Abstract

Mikhail Bakhtin is a Russian scholar who has been studied internationally in fields of literature and the humanities. Basing his theory on the principle of communication, Bakhtin formed a significant path in literary and cultural studies. Some scholars like Michael Gardiner (1993), Michael M. Bell (1994), Michael J. McDowell (1996), Timo Müller (2010) and Patrick D. Murphy (2013) propose that Bakhtin’s concepts can be appropriated to ecocriticism to make more powerful analyses of literary texts since both Bakhtinian literary criticism and ecocriticism highlight diversity, heterogeneity, agency, and interaction. In this way, Bakhtinian ecocritical theory suggests a new definition of the human subject in its relation to the physical environment and nonhuman beings.
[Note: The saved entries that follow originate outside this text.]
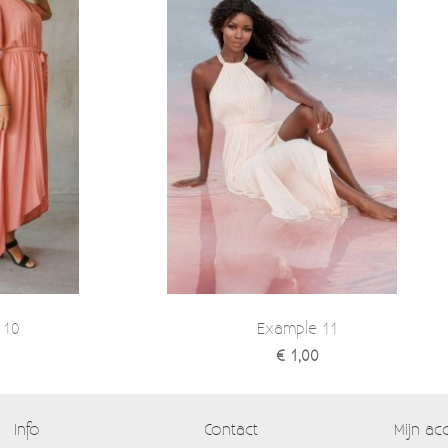
 10
Example 11
€ 1,00
Info
Contact
Mijn ac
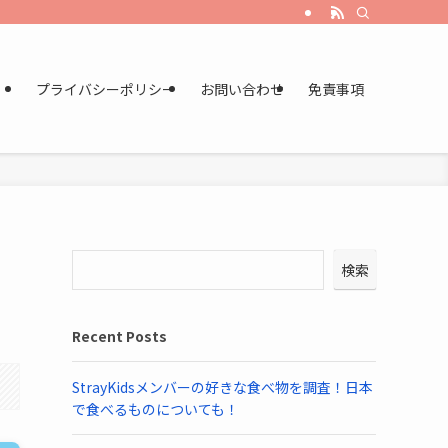
プライバシーポリシー
お問い合わせ
免責事項
検索
Recent Posts
StrayKidsメンバーの好きな食べ物を調査！日本
で食べるものについても！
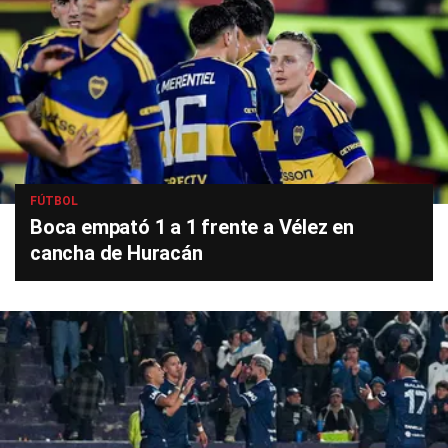
FÚTBOL
Boca empató 1 a 1 frente a Vélez en
cancha de Huracán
Revealing the viability of Bakhtinian critical theory with ecological concerns, this article aims to study the novel Solar Storms by Linda Hogan, a Native American female writer, through an “eco-Bakhtinian” approach to explore how nature is represented in Native American context, how the relationship between human and nonhuman worlds is depicted, how both worlds function in one another, how and why the perception of nature differs in cultural aspects, and how the concept of nature has changed over time. In doing so, this article attempts to show the interaction between culture-nature, human-nonhuman, earth-body, body-mind, traditional-modern, native-non-native, fact-fiction, story-history, self-other, individual-society, and text-reader.